══ TEXT

Tackling the big questions that will bring autonomous technologies into reality
Today, autonomous technology is central to innovation in both the civilian domain and the defence industry. But unless developments are underpinned by trust and resilience, new autonomous innovations won’t get past the starting line. To realise the full potential of AI and autonomy, we must grapple with some big questions; questions around safety, certification and regulation – which must be both defined and met – among many others.
In recognition of this, Thales has put itself at the forefront of this innovation. Not only are we delivering the infrastructure – the network and interfaces – that make autonomous platforms work together safely, but crucially, we are leading engagement on autonomy and pushing the boundaries. By connecting industry and academia to tackle those big questions, Thales is driving an understanding of what needs to be in place to realise this autonomous vision of the future.

════
══ ENTRIES PROVIDED

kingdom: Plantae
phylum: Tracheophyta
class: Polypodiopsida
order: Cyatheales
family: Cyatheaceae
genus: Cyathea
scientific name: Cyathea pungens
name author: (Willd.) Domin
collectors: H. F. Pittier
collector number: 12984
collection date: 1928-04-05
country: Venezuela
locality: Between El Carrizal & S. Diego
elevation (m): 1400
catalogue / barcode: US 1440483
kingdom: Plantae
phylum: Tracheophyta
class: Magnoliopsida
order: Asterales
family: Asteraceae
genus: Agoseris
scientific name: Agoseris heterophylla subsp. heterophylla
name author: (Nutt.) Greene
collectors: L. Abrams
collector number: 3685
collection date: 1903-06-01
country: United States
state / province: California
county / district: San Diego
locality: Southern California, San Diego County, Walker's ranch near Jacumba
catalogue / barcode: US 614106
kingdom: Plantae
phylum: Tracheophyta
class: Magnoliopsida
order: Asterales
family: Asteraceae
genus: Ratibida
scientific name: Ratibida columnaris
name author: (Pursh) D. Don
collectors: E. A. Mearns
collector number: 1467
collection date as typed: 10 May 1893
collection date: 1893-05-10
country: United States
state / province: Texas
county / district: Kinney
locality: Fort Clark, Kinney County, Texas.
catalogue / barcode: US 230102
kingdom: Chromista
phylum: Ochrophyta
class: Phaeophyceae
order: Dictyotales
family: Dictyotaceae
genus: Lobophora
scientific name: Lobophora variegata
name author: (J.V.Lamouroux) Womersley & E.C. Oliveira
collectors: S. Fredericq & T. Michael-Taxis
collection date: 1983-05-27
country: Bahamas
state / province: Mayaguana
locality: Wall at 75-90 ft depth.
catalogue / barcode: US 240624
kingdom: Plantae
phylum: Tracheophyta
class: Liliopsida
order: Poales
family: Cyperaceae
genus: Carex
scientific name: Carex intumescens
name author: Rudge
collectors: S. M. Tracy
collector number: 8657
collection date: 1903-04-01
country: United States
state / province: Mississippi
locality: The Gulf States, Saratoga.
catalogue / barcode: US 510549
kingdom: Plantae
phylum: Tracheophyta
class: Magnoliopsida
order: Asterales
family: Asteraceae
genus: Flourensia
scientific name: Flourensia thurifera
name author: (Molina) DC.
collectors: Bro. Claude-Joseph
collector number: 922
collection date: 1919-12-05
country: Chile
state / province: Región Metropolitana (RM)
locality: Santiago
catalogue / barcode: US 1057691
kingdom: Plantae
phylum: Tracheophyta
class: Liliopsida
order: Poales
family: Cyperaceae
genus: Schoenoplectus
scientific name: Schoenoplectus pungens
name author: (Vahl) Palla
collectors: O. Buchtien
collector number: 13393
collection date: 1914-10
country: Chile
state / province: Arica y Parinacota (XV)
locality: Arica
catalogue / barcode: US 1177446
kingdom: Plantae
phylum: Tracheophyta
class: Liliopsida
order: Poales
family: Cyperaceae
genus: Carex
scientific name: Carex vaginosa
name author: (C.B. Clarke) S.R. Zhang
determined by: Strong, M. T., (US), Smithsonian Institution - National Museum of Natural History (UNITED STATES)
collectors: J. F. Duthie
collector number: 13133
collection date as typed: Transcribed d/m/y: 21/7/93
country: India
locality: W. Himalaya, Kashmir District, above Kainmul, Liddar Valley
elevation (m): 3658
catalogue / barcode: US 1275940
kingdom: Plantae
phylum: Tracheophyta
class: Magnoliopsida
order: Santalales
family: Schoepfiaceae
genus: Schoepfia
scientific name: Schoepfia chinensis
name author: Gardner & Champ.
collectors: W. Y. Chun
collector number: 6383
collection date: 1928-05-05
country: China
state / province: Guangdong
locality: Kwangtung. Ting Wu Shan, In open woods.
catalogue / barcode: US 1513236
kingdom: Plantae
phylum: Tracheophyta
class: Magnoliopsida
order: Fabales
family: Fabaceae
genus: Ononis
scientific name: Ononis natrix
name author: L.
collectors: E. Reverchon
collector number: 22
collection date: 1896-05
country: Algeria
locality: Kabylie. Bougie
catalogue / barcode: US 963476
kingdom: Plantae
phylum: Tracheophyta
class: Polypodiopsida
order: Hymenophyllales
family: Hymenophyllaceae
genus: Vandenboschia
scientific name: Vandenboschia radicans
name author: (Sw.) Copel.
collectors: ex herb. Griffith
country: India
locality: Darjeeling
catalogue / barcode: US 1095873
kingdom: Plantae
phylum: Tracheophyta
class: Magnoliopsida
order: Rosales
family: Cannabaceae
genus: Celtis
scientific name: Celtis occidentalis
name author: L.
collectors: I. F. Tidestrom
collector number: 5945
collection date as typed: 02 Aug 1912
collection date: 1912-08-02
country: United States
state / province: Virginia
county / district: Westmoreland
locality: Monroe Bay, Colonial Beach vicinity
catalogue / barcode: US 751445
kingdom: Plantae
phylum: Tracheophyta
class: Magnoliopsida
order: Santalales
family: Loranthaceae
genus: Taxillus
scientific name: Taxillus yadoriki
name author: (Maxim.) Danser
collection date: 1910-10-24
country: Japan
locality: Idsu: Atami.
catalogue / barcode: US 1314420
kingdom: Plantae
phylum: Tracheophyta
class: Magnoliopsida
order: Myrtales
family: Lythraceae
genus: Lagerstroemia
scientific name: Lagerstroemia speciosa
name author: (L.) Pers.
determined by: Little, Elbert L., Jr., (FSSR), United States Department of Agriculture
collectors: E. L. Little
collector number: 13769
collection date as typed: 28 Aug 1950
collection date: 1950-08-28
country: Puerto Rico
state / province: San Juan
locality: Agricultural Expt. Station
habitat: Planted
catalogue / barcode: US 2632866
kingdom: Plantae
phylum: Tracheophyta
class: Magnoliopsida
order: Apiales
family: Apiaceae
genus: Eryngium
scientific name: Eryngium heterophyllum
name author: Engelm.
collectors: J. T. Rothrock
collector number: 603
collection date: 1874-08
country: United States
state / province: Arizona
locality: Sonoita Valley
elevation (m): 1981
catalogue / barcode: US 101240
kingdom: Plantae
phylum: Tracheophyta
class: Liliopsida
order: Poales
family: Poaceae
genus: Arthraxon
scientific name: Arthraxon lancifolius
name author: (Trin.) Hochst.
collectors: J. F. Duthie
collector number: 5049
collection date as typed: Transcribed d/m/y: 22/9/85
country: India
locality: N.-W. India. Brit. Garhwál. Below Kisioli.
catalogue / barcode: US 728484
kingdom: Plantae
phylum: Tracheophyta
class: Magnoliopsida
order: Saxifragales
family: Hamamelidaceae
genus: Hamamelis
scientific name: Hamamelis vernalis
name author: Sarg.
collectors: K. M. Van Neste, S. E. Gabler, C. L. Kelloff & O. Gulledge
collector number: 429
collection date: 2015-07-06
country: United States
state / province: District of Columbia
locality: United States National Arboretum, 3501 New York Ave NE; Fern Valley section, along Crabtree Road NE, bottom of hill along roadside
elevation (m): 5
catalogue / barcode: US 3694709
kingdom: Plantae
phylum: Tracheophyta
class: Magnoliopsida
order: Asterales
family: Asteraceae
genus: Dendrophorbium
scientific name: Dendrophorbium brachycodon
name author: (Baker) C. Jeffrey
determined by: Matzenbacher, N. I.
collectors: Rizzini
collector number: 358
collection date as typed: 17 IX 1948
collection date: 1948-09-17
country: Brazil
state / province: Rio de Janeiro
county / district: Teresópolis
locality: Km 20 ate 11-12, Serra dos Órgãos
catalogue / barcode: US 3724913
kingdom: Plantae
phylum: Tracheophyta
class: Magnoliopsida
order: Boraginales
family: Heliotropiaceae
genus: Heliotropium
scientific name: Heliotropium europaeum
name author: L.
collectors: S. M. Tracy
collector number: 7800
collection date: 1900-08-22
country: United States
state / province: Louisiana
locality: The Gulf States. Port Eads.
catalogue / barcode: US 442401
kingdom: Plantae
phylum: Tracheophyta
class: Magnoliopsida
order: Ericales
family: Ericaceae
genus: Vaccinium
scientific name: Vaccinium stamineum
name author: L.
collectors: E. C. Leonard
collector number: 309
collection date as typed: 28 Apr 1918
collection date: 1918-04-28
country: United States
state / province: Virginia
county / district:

════

◆ **TASKS TO COMPLETE**
1: In the passage on autonomous technology, rewrite the stretch from "Tackling the big" through "among many others.", substituting "defense sector" for "defence industry".
2: According to the passage on autonomous technology, which two groups does Thales connect to tackle the big questions?
The records play no part in what follows.

◆ **SOLUTIONS TO THE PROBLEMS**
1:
Tackling the big questions that will bring autonomous technologies into reality
Today, autonomous technology is central to innovation in both the civilian domain and the defense sector. But unless developments are underpinned by trust and resilience, new autonomous innovations won’t get past the starting line. To realise the full potential of AI and autonomy, we must grapple with some big questions; questions around safety, certification and regulation – which must be both defined and met – among many others.

2: Industry and academia.